Faulkner in the University, University of Virginia Press, 1995
Thus each opening [of the chest] was in a way ceremonial, commemorating the violent finis to some phase of his family's history, and while he struggled with the stiff lock, it seemed to him that a legion of ghosts breathed quietly at his shoulder, and he pictured a double line of them with their arrogant identical faces waiting just beyond a portal and stretching away toward the invisible dais where Something sat waiting the latest arrival among them; thought of them chafing a little and a little bewildered, thought and desire being denied them, in a place where, immortal, there were no opportunities for vainglorious swashbuckling.

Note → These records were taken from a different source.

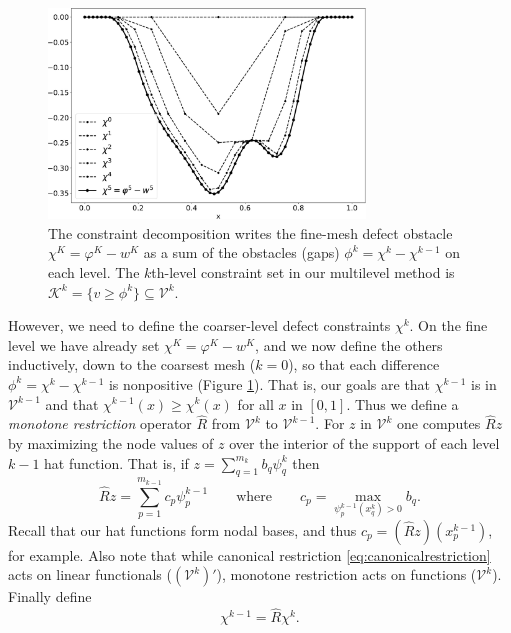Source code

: \documentclass[letterpaper,final,12pt,reqno]{amsart}
\theoremstyle{claim}
\numberwithin{equation}{section}
\numberwithin{figure}{section}
\numberwithin{table}{section}
\begin{document}
\begin{figure}
\includegraphics[width=0.75\textwidth]{fixfigs/decomp_defect.pdf}
\caption{The constraint decomposition writes the fine-mesh defect obstacle $\chi^K = \varphi^K - w^K$ as a sum of the obstacles (gaps) $\phi^k = \chi^k - \chi^{k-1}$ on each level.  The $k$th-level constraint set in our multilevel method is $\mathcal{K}^k = \{v \ge \phi^k\} \subseteq \mathcal{V}^k$.}
\label{fig:gooddecomposition}
\end{figure}

However, we need to define the coarser-level defect constraints $\chi^k$.  On the fine level we have already set $\chi^K = \varphi^K - w^K$, and we now define the others inductively, down to the coarsest mesh ($k=0$), so that each difference $\phi^k = \chi^k - \chi^{k-1}$ is nonpositive (Figure \ref{fig:gooddecomposition}).  That is, our goals are that $\chi^{k-1}$ is in $\mathcal{V}^{k-1}$ and that $\chi^{k-1}(x) \ge \chi^k(x)$ for all $x$ in $[0,1]$.  Thus we define a \emph{monotone restriction} operator $\hat R$ from $\mathcal{V}^k$ to $\mathcal{V}^{k-1}$.  For $z$ in $\mathcal{V}^k$ one computes $\hat R z$ by maximizing the node values of $z$ over the interior of the support of each level $k-1$ hat function.  That is, if $z = \sum_{q=1}^{m_k} b_q \psi_q^k$ then
\begin{equation}
  \hat R z = \sum_{p=1}^{m_{k-1}} c_p \psi_p^{k-1} \qquad \text{where} \qquad c_p = \max_{\psi_p^{k-1}(x_q^k) > 0} b_q.  \label{eq:monotonerestriction}
\end{equation}
Recall that our hat functions form nodal bases, and thus $c_p = (\hat R z)(x_p^{k-1})$, for example.  Also note that while canonical restriction \eqref{eq:canonicalrestriction} acts on linear functionals ($(\mathcal{V}^k)'$), monotone restriction acts on functions ($\mathcal{V}^k$).  Finally define
\begin{equation}
  \chi^{k-1} = \hat R \chi^k.  \label{eq:chik}
\end{equation}
\end{document}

Denied that Sartoris heaven in which they could spend eternity dying deaths of needless and magnificent violence while spectators doomed to immortality looked eternally on. The Valhalla which John Sartoris [died 1872, as described in Unvanquished], turning the wine glass in his big, well-shaped hand that night at the supper table, has seen in its chaste and fragile bubble.The story is set in the years immediately following World War One, which were years of change in the Mississippi towns and countryside -- a change symbolized by Bayard III's convertible racing along the dirt roads scaring the livestock and horse-drawn carriages. Traditional modes of life are slowly vanishing, particularly in the adulterous relationship that develops between Horace Benbow and Mrs. Belle Mitchell, while Horace's sister Narcissa, like a throwback to the relative calm of an earlier time, finds herself falling in love for the self-destructive young Bayard. At one point, Faulkner gives us a frightening glance into the young man's mind:
Nothing to be seen, and the long long span of a man's natural life. Three score and ten years, to drag a stubborn body about the world and cozen its insistent demands. Three score and ten, the Bible said. Seventy years. And he was only twenty-six. Not much more than a third through it. Hell.Probably part of what early publishers disliked about the novel was its broad-spectrum approach encompassing the Black population, rural good-old-boys like the McCallums, and the creepiness of Byron Snopes's pursuit of Narcissa Benbow. One chapter I particularly liked was young Bayard's stay at his old childhood friends, the McCallums, to go hunting possum. He is too ashamed to tell them that his father is dead, partly due to his reckless driving. He accepts a jug of moonshine to give to him without divulging the truth.